Our love for Hawai'i and for its culture inspires everything that is Kūlua.  Just as Kūlua is an old name for the island of Maui, we also aim to go back and look at the way things used to be done.

Caring for our natural resources and for our people are top priorities in making Kūlua a long-lasting vehicle for change.  

The garment industry as we know it wrecks havoc on the environment.  Most fabrics are made in developing nations because their environmental laws haven't caught up to the United States' and labor is much more affordable.  It's a given that the standard methods in manufacturing used today are not sustainable.  They're allowed because, historically, the garment industry is the first industry that a developing nation develops.  It is true that the industry brings jobs and money to its people, empowering them to change their lives.  But how can we consciously allow the lasting impacts even though they're not in our backyard.  It's a huge problem to solve.  The core answer is to consume less.  While we think this is the best solution, we provide an alternative:  Sustainability in our fabrics.  Sustainability in our production.

Kūlua sources its fabrics in three different ways.  The first is to pick up dead stock - leftover fabrics from other manufacturers - and give it a new life instead of having it end up in landfills. The second is to print new fabrics using sustainable methods and eco-friendly fabrics.  The third is reusing vintage fabrics that are still in good condition.  

Overall, we like to keep our fiber content as natural as we can because the end of a garment's life is just as important to us as it's beginning - let's be honest with ourselves: eventually our clothes will be discarded and end up in the landfill.  When that happens, we'd like to ensure that we do not contribute to the mass of synthetic fibers like polyester that will never biodegrade.  

Kūlua produces all of its garments on the island of Maui.  We're blessed to have a fun network of excellent seamstresses and we are so privileged and happy to put them to work.  Yes, local labor is more expensive, but we absorb some of that extra cost.  Plus, in the long term, our economy benefits from putting our seamstresses to work today.  They will inspire a new generation of seamstresses and designers, continuing to keep it local and sustainable.  

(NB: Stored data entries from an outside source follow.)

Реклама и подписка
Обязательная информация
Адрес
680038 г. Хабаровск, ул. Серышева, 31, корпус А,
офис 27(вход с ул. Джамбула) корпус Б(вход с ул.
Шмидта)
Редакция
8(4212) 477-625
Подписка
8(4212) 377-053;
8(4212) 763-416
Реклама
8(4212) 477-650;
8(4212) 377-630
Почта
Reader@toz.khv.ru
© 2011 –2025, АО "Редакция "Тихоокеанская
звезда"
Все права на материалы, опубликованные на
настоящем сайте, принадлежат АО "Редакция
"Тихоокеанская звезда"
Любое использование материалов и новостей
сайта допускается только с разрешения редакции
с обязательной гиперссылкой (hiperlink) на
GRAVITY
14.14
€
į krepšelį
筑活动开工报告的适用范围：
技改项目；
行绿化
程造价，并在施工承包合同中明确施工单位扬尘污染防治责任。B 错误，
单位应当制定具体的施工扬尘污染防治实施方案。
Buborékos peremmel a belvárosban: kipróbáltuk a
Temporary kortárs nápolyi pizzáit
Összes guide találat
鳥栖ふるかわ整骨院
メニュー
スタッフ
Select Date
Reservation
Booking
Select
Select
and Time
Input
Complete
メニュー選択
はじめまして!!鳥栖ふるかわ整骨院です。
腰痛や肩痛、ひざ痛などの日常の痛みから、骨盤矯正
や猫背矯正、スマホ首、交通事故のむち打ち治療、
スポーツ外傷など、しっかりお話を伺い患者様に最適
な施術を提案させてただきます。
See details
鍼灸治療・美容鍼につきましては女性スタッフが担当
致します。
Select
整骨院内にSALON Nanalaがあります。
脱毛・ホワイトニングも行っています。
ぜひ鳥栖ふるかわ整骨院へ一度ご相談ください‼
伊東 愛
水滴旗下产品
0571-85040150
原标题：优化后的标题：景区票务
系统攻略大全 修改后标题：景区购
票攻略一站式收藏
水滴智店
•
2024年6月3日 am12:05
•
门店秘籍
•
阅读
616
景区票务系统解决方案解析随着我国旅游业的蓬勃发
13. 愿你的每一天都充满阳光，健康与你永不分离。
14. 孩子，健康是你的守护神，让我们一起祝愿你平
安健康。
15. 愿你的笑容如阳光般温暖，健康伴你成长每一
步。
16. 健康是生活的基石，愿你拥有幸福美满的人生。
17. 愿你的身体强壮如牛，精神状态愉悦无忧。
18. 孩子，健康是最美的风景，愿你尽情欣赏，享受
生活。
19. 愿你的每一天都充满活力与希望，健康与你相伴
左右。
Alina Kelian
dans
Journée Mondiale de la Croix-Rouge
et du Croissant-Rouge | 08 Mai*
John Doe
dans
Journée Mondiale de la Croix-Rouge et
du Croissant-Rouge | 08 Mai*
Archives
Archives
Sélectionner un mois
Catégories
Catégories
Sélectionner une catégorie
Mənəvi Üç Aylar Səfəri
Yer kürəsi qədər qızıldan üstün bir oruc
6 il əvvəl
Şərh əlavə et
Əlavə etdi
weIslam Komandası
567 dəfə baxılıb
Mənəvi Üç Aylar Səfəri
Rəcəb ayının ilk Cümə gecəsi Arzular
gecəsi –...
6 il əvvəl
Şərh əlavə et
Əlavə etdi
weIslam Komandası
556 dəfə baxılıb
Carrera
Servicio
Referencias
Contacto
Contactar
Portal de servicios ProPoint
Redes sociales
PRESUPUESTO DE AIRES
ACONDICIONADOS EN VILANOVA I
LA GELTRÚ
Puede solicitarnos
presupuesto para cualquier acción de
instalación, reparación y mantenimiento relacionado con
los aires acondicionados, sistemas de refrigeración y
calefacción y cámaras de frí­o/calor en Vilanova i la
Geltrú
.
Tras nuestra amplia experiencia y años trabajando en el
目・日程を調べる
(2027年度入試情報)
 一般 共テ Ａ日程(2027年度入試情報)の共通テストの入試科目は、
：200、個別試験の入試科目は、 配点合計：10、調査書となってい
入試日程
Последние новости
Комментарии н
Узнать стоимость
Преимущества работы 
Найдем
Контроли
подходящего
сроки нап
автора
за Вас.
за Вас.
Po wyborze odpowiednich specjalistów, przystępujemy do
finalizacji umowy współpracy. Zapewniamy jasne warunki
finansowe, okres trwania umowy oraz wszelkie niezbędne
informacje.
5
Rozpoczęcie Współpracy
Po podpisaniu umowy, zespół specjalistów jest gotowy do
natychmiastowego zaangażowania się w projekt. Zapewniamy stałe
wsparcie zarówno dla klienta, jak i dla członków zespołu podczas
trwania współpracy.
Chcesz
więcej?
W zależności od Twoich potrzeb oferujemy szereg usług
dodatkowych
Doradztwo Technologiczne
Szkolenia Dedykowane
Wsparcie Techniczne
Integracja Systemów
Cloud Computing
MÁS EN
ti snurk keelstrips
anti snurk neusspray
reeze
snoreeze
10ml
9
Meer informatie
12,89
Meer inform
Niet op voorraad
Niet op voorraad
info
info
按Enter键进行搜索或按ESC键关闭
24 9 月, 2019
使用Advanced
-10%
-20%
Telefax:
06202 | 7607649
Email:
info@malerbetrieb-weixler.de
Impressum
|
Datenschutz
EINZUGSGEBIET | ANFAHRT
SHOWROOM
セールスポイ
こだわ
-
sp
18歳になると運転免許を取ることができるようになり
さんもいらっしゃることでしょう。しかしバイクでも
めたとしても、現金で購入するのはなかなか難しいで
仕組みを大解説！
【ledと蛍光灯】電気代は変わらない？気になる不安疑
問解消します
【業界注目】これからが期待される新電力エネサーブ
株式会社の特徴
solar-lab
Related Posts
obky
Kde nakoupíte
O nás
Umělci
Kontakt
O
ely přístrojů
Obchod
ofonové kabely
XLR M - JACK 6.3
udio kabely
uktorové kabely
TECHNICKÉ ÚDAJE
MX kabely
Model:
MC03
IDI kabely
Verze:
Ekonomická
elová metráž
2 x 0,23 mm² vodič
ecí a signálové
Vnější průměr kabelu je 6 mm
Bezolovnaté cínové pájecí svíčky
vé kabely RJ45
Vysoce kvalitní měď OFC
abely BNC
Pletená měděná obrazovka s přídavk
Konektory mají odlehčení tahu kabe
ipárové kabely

While we aspire to grow our business model, for now, we have to keep it small so that we can ensure that we do it really well.  We produce in small batches and often once a style/fabric is gone, we won't be able to produce it again.  We think everyone benefits in this way though:  you won't show up to your niece's grad party wearing the same dress as someone else and we get to offer a range of fabric choices, always keeping things fresh.